Paul Bley piano
Gary Peacock bass
Mark Levinson bass
Barry Altschul drums
Recording engineered by Tommy Nola, Nola Studios, NYC
Recorded 28 July 1967 (Side 1) and 31 March 1967 (Side 2)
Mixing engineer: David Baker
Produced by Paul Bley
Executive production by Manfred Eicher/ECM
Despite being a rather early ECM release, this all-Annette Peacock set already demonstrated the crystal clear recording and wide open spaces for which the label would come to be so well known. Throughout the long opener, ironically titled “Ending,” Bley handles most of the thematic legwork, while the Peacock and Altschul skitter across his ivory surface like ice skaters so skilled that they can stumble on cue. The title is multifarious. It is the ending of a turn; the ending not of a life, but of the fallacy of its fulfillment; an ending of circumstance; an ending of watersheds; an ending of all the things in this world that buy us freedom, only to spit it back in our face. Personally, I think Altschul steals the show here. It’s fascinating to hear a drummer soloing in such slow-moving surroundings. The lagging pace lends further prominence to his playing, underscoring far more than mere virtuosity.

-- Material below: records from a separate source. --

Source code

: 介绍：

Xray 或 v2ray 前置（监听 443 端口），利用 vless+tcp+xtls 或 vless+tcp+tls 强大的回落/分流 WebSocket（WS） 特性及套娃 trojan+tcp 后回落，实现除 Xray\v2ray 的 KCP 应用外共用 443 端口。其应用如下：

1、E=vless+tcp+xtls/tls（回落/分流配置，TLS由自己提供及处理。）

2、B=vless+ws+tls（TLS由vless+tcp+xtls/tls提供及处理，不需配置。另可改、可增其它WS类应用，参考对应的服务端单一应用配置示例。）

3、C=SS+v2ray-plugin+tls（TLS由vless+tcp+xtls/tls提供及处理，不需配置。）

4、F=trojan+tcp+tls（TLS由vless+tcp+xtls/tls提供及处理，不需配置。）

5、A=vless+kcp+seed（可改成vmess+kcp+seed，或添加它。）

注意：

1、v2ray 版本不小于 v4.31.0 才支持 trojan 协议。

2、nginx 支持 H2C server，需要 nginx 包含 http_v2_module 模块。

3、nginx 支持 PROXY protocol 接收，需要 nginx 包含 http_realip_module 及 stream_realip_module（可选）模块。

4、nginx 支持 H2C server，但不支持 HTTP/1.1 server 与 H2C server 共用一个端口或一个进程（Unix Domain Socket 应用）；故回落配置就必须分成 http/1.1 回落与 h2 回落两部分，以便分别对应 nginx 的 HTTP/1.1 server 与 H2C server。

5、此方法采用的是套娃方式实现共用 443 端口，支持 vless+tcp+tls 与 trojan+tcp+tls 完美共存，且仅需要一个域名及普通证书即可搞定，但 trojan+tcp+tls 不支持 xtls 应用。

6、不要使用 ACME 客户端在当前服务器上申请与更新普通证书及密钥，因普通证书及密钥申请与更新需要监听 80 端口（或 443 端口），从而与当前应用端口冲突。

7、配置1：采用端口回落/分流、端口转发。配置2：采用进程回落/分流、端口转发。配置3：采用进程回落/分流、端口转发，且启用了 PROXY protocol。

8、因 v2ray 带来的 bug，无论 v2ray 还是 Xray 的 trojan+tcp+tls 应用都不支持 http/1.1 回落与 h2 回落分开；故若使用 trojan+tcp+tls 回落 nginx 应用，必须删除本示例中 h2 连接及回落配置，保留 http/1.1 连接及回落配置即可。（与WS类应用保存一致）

As the piece goes on, it trickles like water, perhaps cluing us in on the title’s central meaning: that is, the music’s own loss of energy and creative source, a broken dam letting out its final drops. This is incredibly restrained music-making by a trio we know can swing with the best of them. Next, we have “Circles,” which seems to sweep up the mess of a long-waged battle, all the while showing an immense amount of fortitude in dealing with the prospect of an unclear future. Lastly, “So Hard It Hurts” gives us a vivid sense of Annette Peacock’s compositional audacity and her unique way of turning gentility into pain, and vice versa. This time, Altschul is less cymbal-oriented and more focused on hitting the skins, providing ample room for Levinson’s own inspired fingerwork.
A delicate ridge rises between the musicians like a pyramid in every song, casting a moving triangular shadow as the sun marks its passage through time. The soloing is insightful all around and melodically well-aged. There is a crunchiness to this music, like biting into a confection filled with ever-changing flavors. Classic.
For the more digitally inclined, Ballads has only seen CD reissue in Japan. It is long overdue stateside.